■ PROBLEM STATEMENT: Only lines holding the word "down" are needed; copy each of them from the material.

■ RECORDS SUPPLIED:

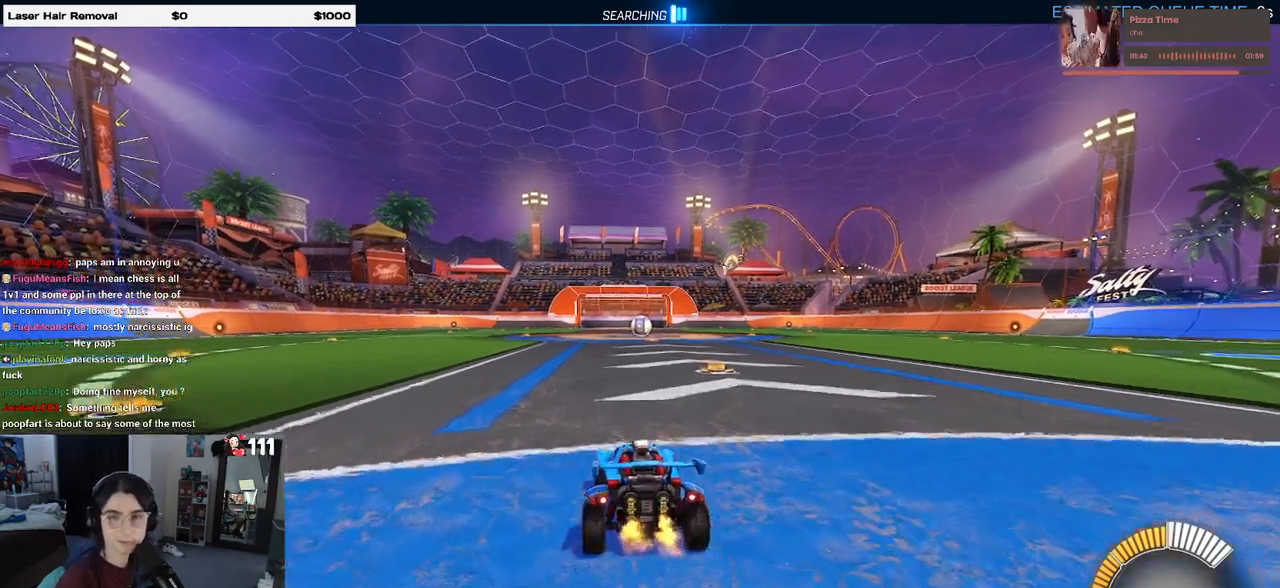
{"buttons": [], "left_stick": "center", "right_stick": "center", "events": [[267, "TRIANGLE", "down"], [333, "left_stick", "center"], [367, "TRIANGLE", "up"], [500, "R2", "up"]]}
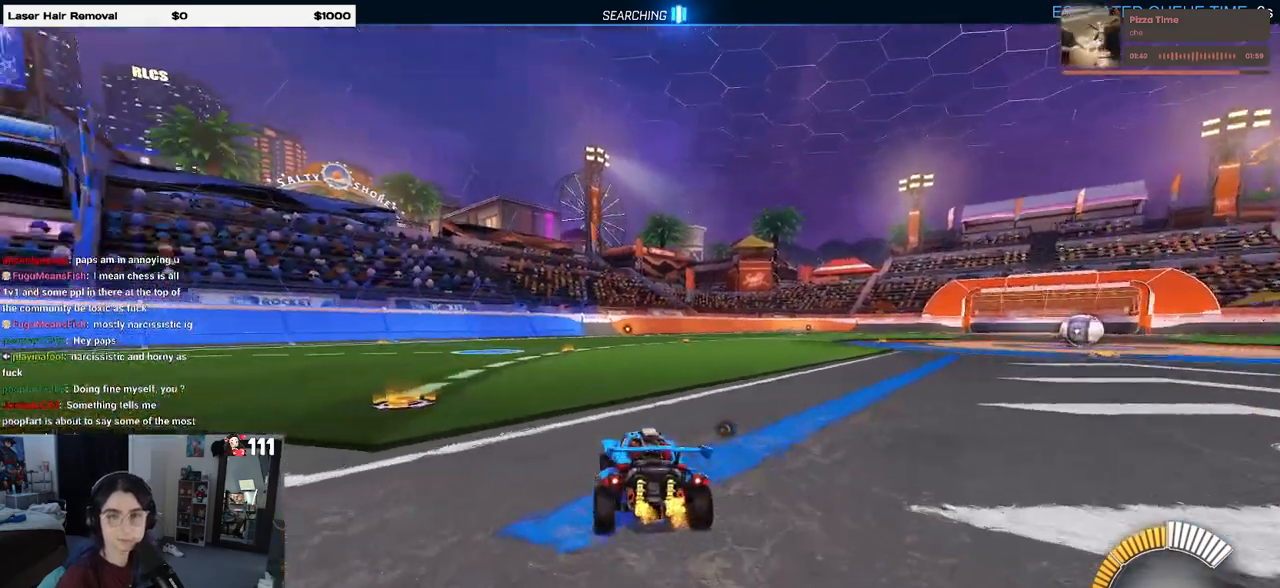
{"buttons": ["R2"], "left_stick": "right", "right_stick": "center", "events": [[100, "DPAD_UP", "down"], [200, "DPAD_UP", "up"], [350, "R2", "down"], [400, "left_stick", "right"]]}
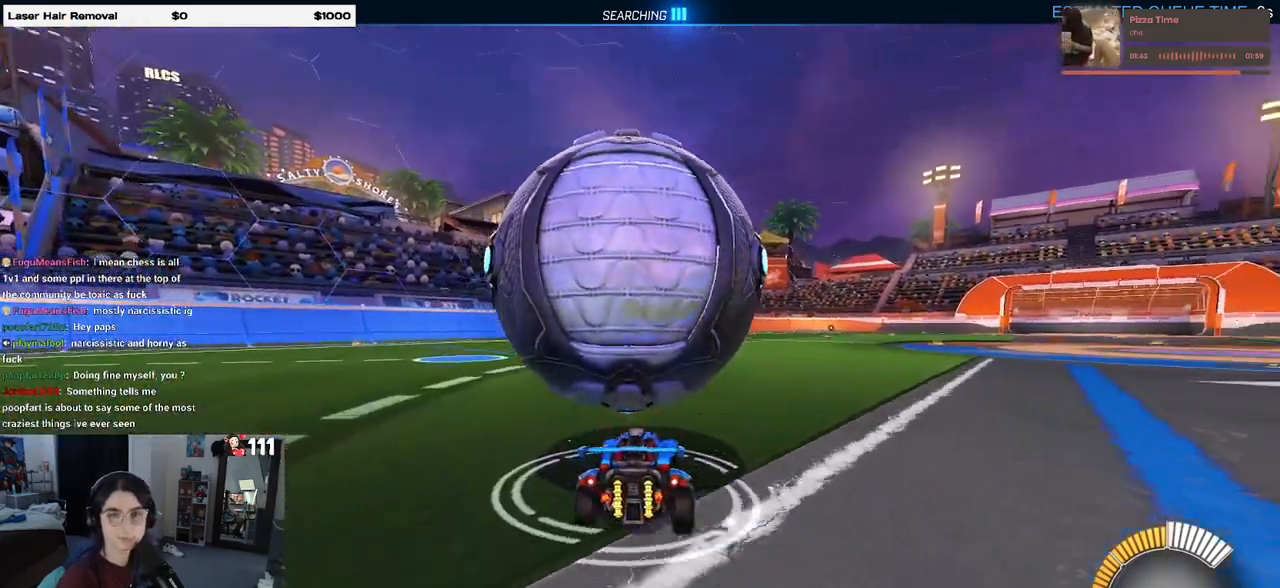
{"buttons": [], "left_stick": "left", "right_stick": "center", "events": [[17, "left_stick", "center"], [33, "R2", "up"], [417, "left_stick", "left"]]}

...

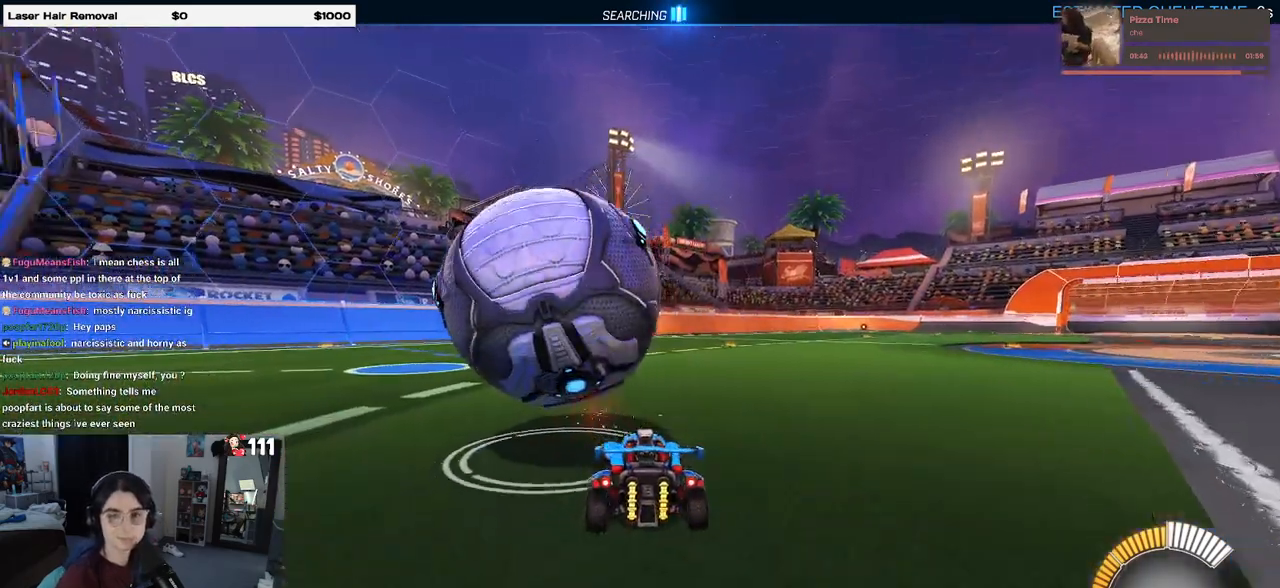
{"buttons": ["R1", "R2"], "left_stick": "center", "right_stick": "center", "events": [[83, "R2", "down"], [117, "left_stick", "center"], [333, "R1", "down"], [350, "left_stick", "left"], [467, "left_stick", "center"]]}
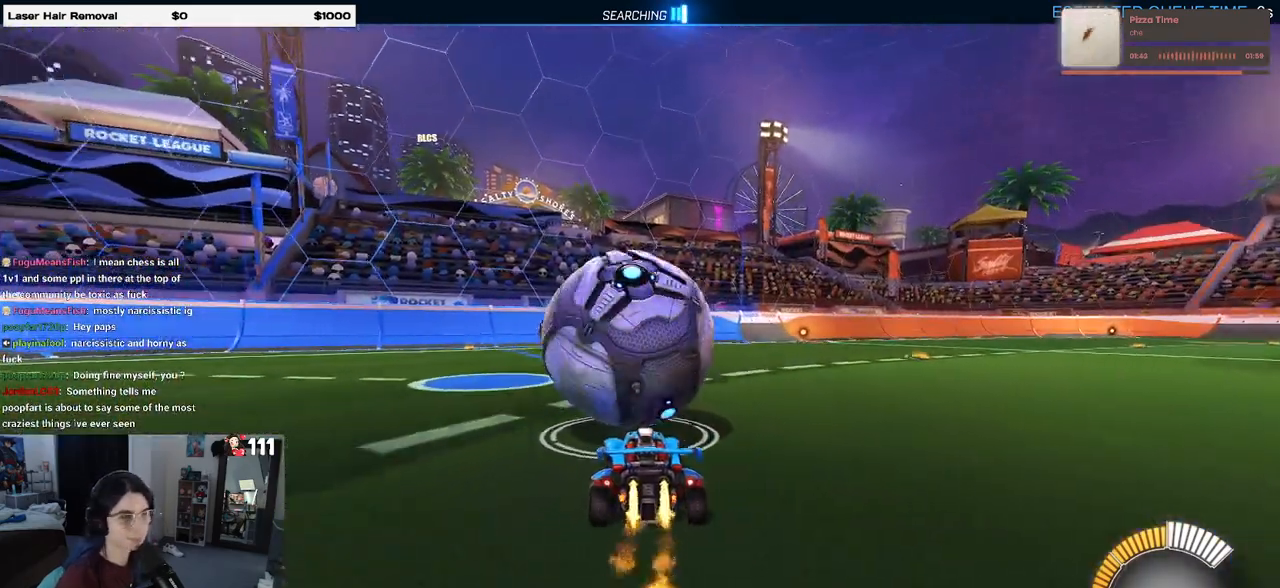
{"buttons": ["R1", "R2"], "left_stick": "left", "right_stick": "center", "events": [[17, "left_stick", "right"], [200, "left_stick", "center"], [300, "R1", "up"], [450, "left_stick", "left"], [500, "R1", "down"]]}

■ RESPONSE TO THIS EXERCISE:
{"buttons": [], "left_stick": "center", "right_stick": "center", "events": [[267, "TRIANGLE", "down"], [333, "left_stick", "center"], [367, "TRIANGLE", "up"], [500, "R2", "up"]]}
{"buttons": ["R2"], "left_stick": "right", "right_stick": "center", "events": [[100, "DPAD_UP", "down"], [200, "DPAD_UP", "up"], [350, "R2", "down"], [400, "left_stick", "right"]]}
{"buttons": ["R1", "R2"], "left_stick": "center", "right_stick": "center", "events": [[83, "R2", "down"], [117, "left_stick", "center"], [333, "R1", "down"], [350, "left_stick", "left"], [467, "left_stick", "center"]]}
{"buttons": ["R1", "R2"], "left_stick": "left", "right_stick": "center", "events": [[17, "left_stick", "right"], [200, "left_stick", "center"], [300, "R1", "up"], [450, "left_stick", "left"], [500, "R1", "down"]]}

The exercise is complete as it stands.